*Records from a dataset*:
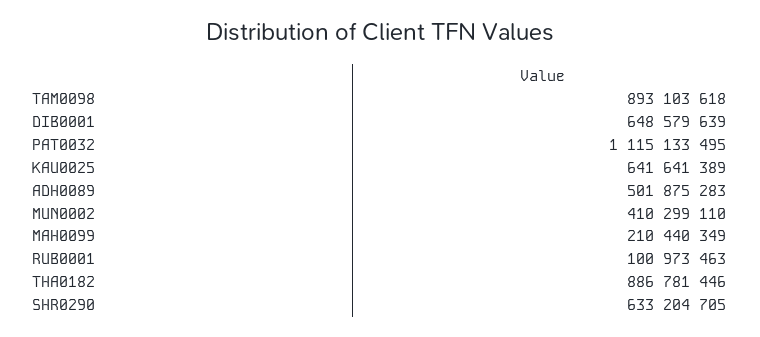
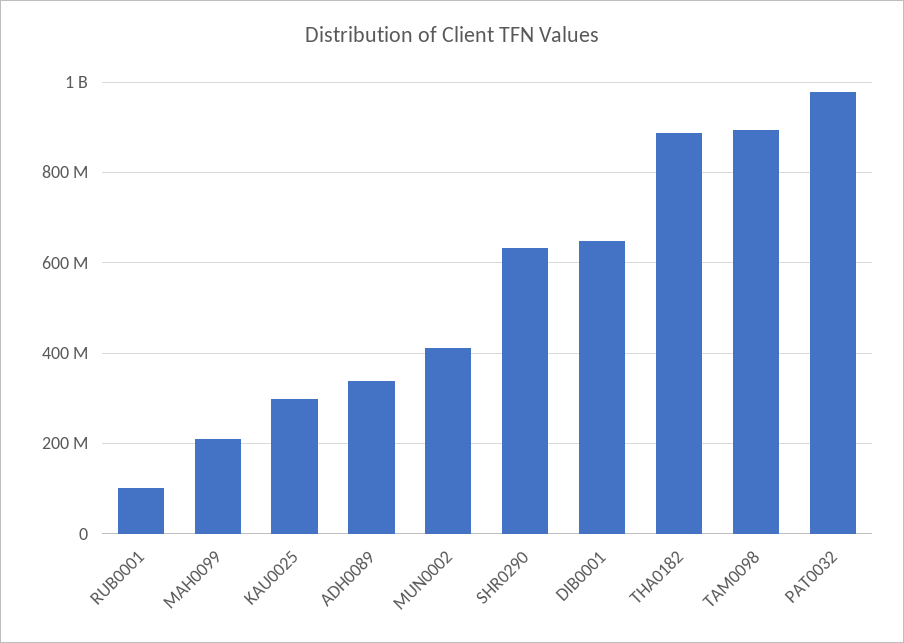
  {
    "TAM0098": 893103618,
    "DIB0001": 648579639,
-   "PAT0032": 1115133495,
+   "PAT0032": 980000000,
-   "KAU0025": 641641389,
+   "KAU0025": 300000000,
-   "ADH0089": 501875283,
+   "ADH0089": 340000000,
    "MUN0002": 410299110,
    "MAH0099": 210440349,
    "RUB0001": 100973463,
    "THA0182": 886781446,
    "SHR0290": 633204705
  }

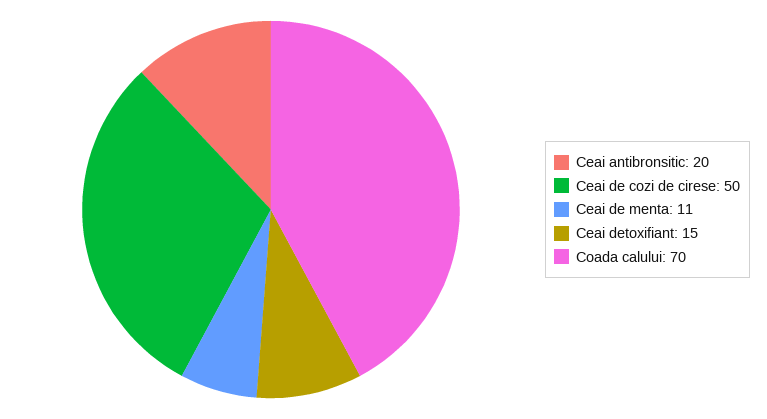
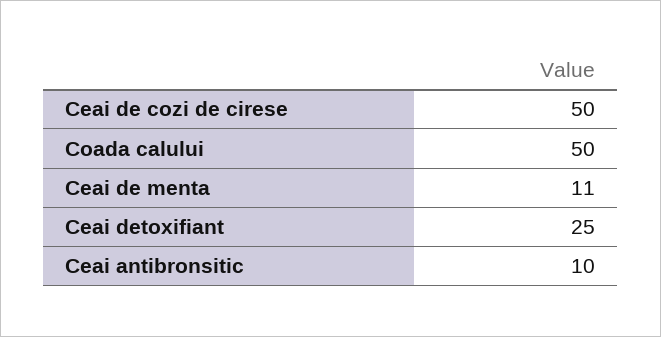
  {
-   "Ceai antibronsitic": 20,
+   "Ceai antibronsitic": 10,
    "Ceai de cozi de cirese": 50,
    "Ceai de menta": 11,
-   "Ceai detoxifiant": 15,
+   "Ceai detoxifiant": 25,
-   "Coada calului": 70
+   "Coada calului": 50
  }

*Task brief*:
All lines of the records containing "Ceai" should be shown.

*Completed exercise*:
-   "Ceai antibronsitic": 20,
+   "Ceai antibronsitic": 10,
    "Ceai de cozi de cirese": 50,
    "Ceai de menta": 11,
-   "Ceai detoxifiant": 15,
+   "Ceai detoxifiant": 25,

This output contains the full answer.